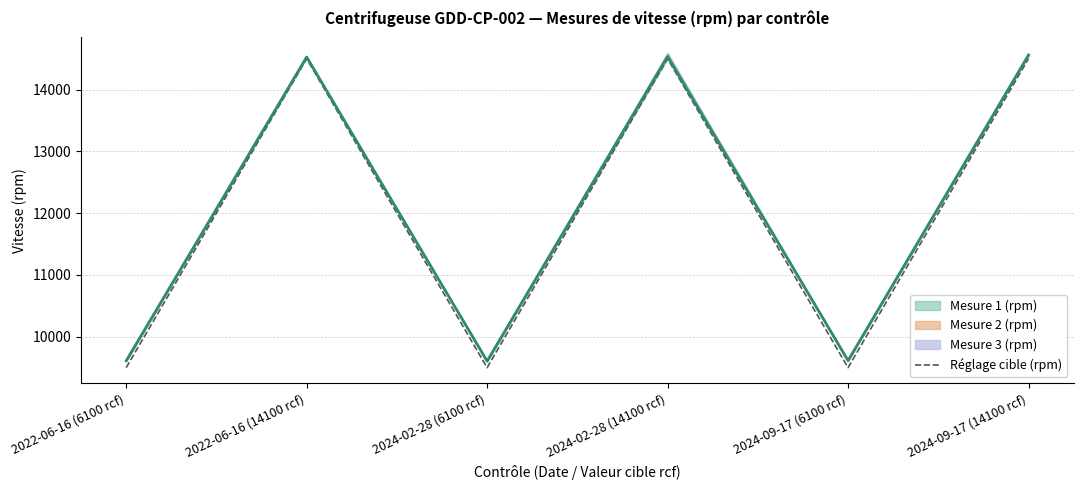

How many data points does each series have?

6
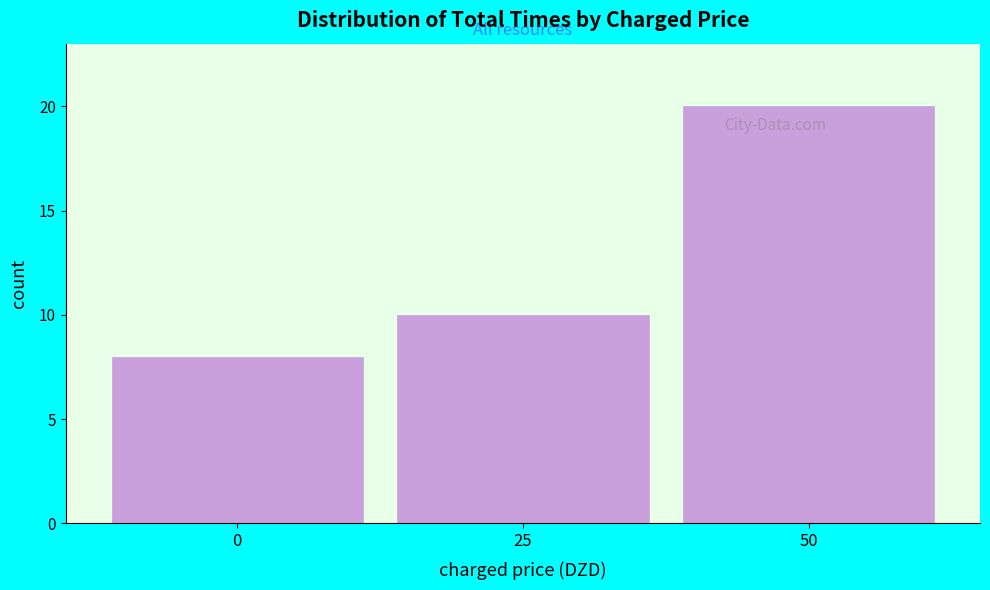

Reading left to right, list all the values displayed in this chart.

0=8	25=10	50=20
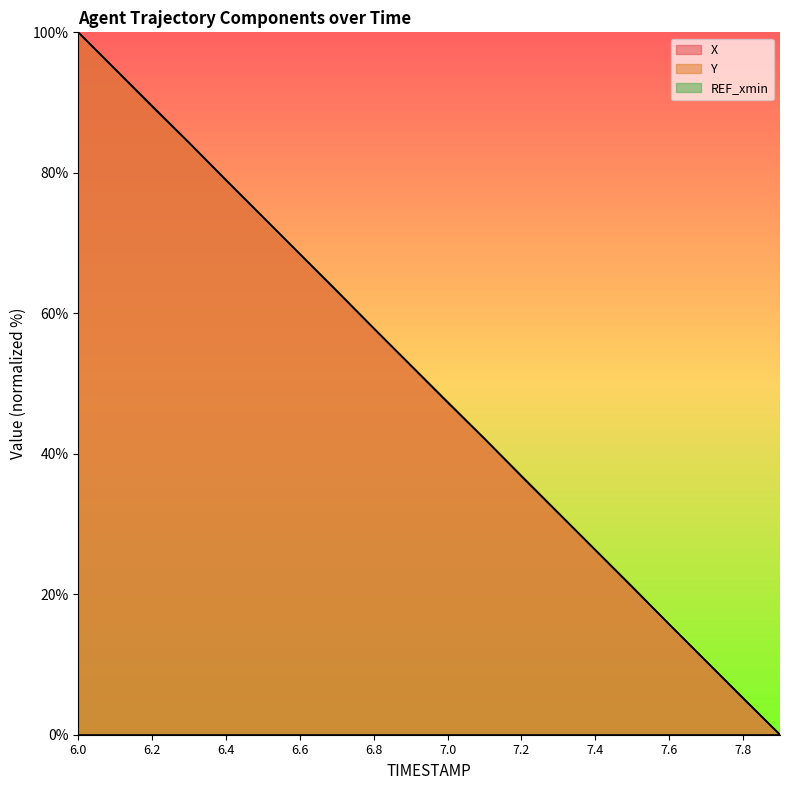

What is the average value of the Y series?

50.0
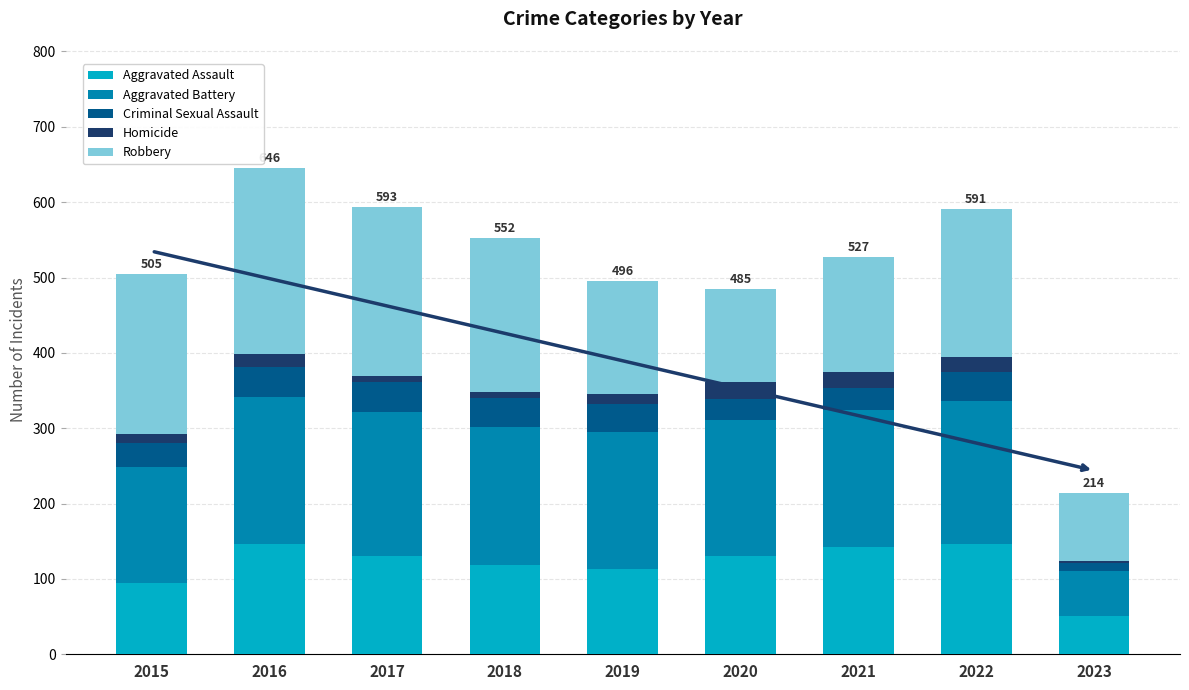

What is the average value of the Aggravated Assault series?

119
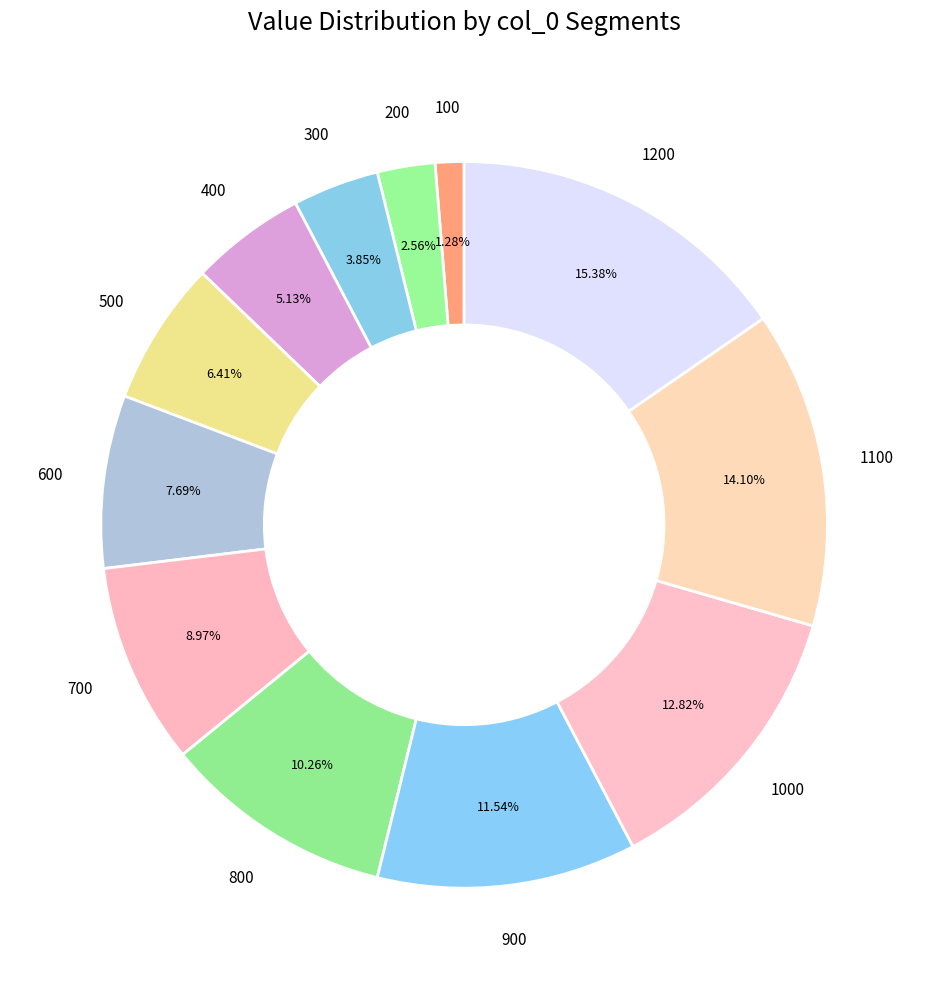

Combined, do 700 and 300 account for over 50%?

No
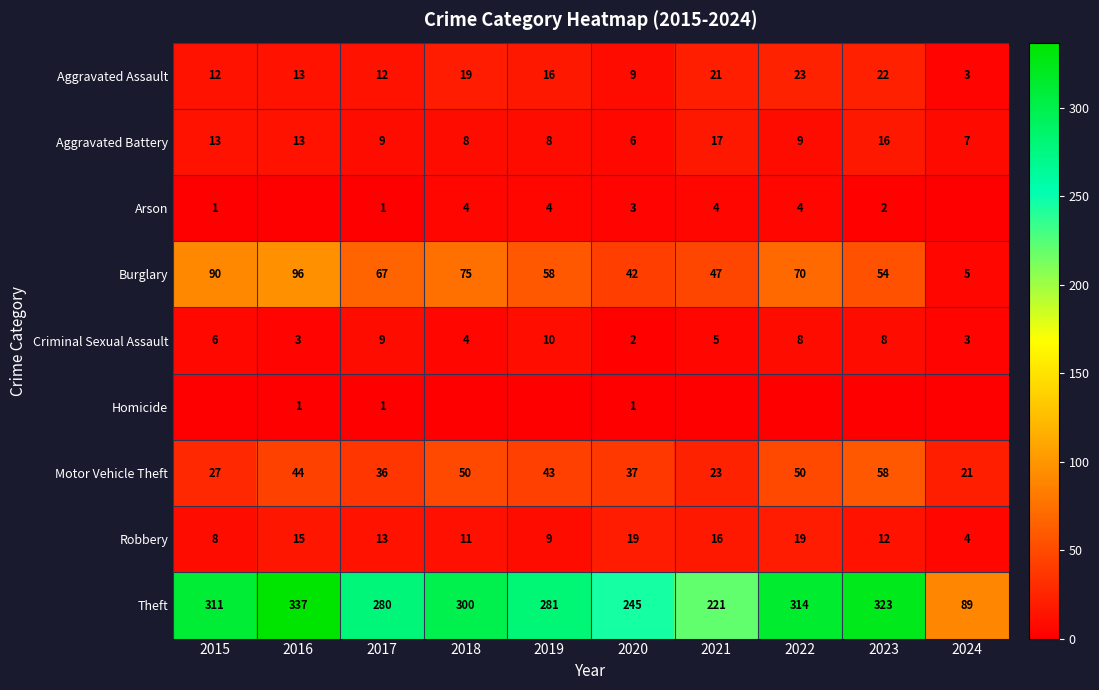

What is the difference between the maximum and minimum values in the Aggravated Assault series?

20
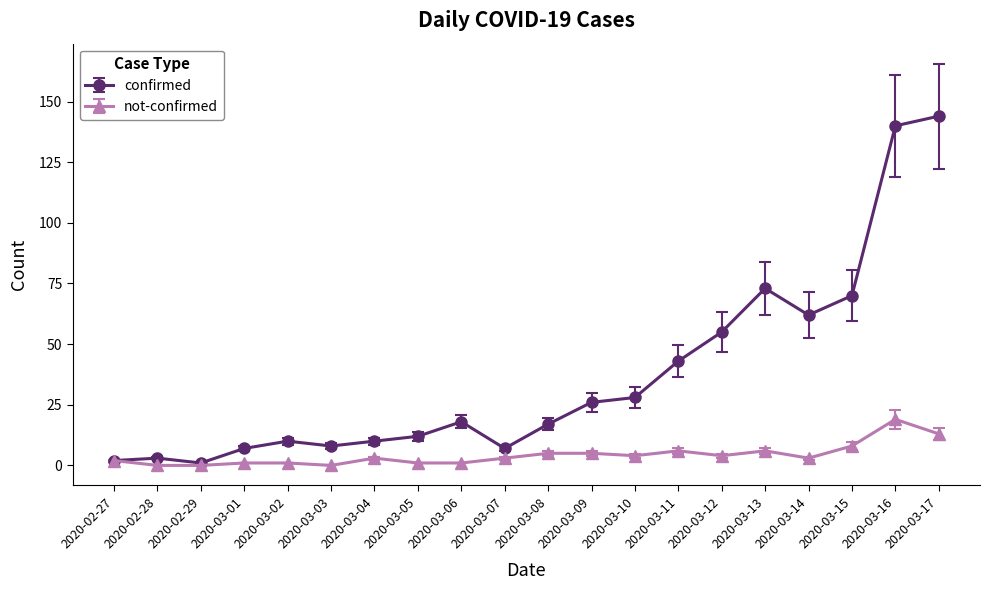

List the series in order of their overall mean, highest first.

confirmed, not-confirmed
________________
Task objective = Count the lines of the material above that contain the word "series", and reply with that number alone.

Your response = 5